Financial
Times: ‘We are facing daunting conditions’
Warning
of ‘tough times ahead’ as UK newspaper industry hammered by
advertising slump.
By ALEX SPENCE
4/22/16, 1:01 PM CET Updated 4/22/16, 7:09 PM CET
LONDON — The
Financial Times is braced for “daunting trading conditions,” its
managing editor has warned, in the latest sign of the severe
challenges hitting the U.K.’s newspaper industry.
Newspapers including
the Guardian, Independent and Times have announced drastic moves in
recent weeks as they search for ways to secure their futures amid
vast changes in media consumption. The FT, which appeared to be
better positioned to weather the storm than many of its Fleet Street
peers, is also feeling the squeeze.
“We are facing
some daunting trading conditions in 2016,” the managing editor
James Lamont warned FT staff this week in an internal memo seen by
POLITICO.
Despite its
high-value readership, the financial newspaper has not been immune to
the painful trends afflicting its general-interest rivals: Print
advertising has had another bad start to the year, while the digital
news business is also proving to be precarious.
The FT’s
commercial team is “braced for tough times in the months ahead,”
Lamont said.
The memo indicated
four areas where costs will be cut back: There’ll be a delay in
filling job vacancies. Travel and entertainment expenses will be
slashed. Casual staff will only be brought in when “strictly
necessary.” And there’ll be more pressure to streamline
production of the print edition.
“It’s far better
to take precautionary measures than find ourselves playing catch-up
later in the year if the trading conditions do not improve,” Lamont
said. “We will review our performance at the end of the second
quarter.”
The warning will
raise eyebrows elsewhere in London media circles, since the FT had
been perceived as one of the leaders among the traditional newspaper
businesses at repositioning itself in a rapidly-changing landscape.
With the advantage
of a well-off audience and specialized financial content, the FT has
been able to build a base of paying digital customers — and reduce
dependence on the print versions — more quickly than its
general-interest competitors. While most newspapers still rely on
their print editions for the majority of their income, even though
they’ve built big online readerships, the FT now gets as much
revenue from its digital products.
According to figures
released last month, the number of digital subscribers reached
566,000 last year, driving an 8 percent year-on-year increase in the
FT’s total paid-for sales to 780,000.
Even then, the FT
isn’t immune to the challenges battering the rest of the news
industry.
Print advertising
has “been far softer than expected in the first quarter of this
year,” Lamont said in the memo.
Some of that is
because companies are jumpy about the potential impact of the
upcoming European Union referendum and the U.S. Presidential
election, which is making them delay spending decisions.
More worrying for
the publishers in the long term is that some of the downturn is
because companies are pulling out of newspapers altogether, putting
their money into other formats such as the Internet and TV. The fear
is: Many of those companies won’t come back.
This year’s print
advertising slump mirrors a sharp, unprecedented fall in the first
half of 2015, which analysts at Enders attributed at the time to the
sector hitting a “structural wall.”
Between 2010 and
2018, the press’s share of U.K. display advertising will have
fallen from nearly 30 percent to under 10 percent, Enders said.
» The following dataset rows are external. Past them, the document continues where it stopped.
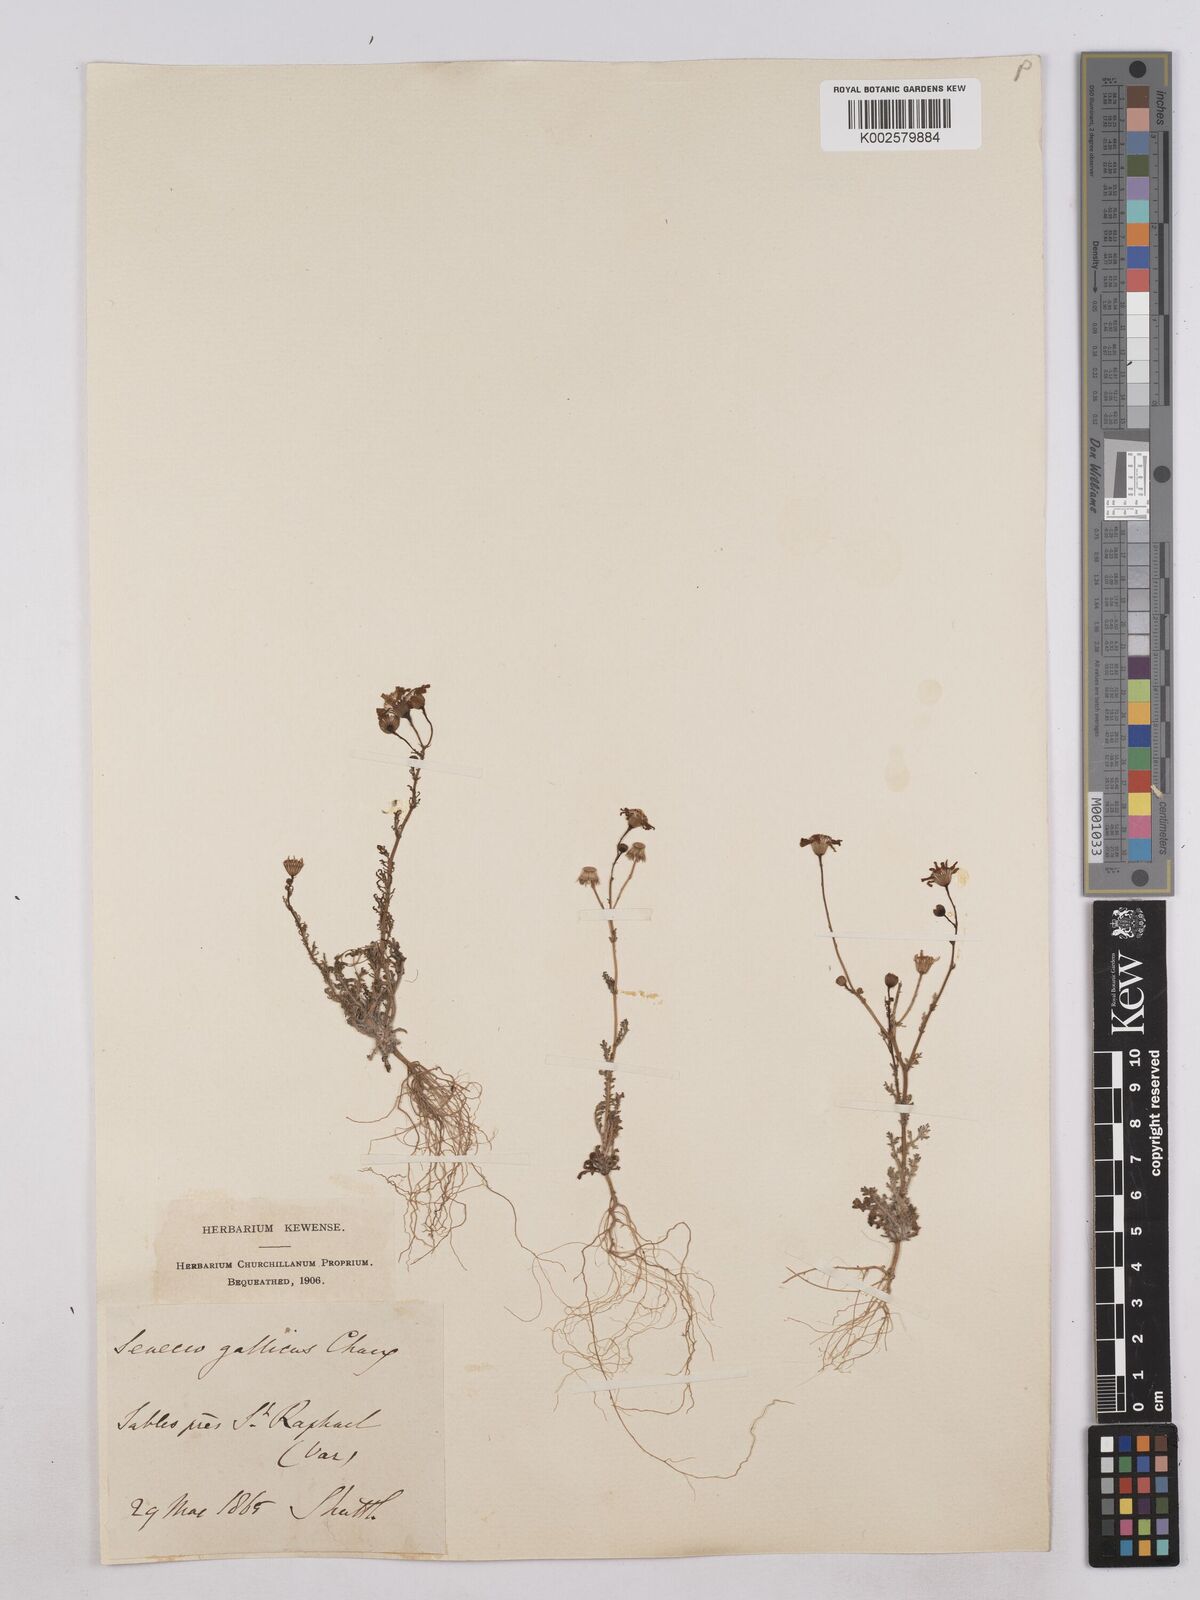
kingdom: Plantae
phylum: Tracheophyta
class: Magnoliopsida
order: Asterales
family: Asteraceae
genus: Senecio
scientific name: Senecio gallicus
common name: French groundsel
That
represents hundreds of millions of pounds of income flooding out of
the market, while print circulation revenues are also falling.
Publishers have been
desperately trying to make up for the shortfall through their web
editions, but that, too, is a tough business. Google and Facebook
take by far the largest share of spending on online advertising,
leaving publishers to compete with a vast array of other sites and
services for what is left. A growing number of users are adopting
software to block advertisements.
“Some of our
traditional peers in the UK market have announced hefty redundancies
and a retreat from print in recent months,” Lamont said, referring
to the Guardian, which is cutting about 250 jobs to stem heavy
financial losses, and the Independent, which closed its print
versions last month.
He added: “In the
digital realm, you will have seen last week’s [reports] that
BuzzFeed had slashed its revenue forecast in half for 2016.”
The FT’s editor
Lionel Barber and chief executive John Ridding will meet staff next
Thursday to give an update, the memo said.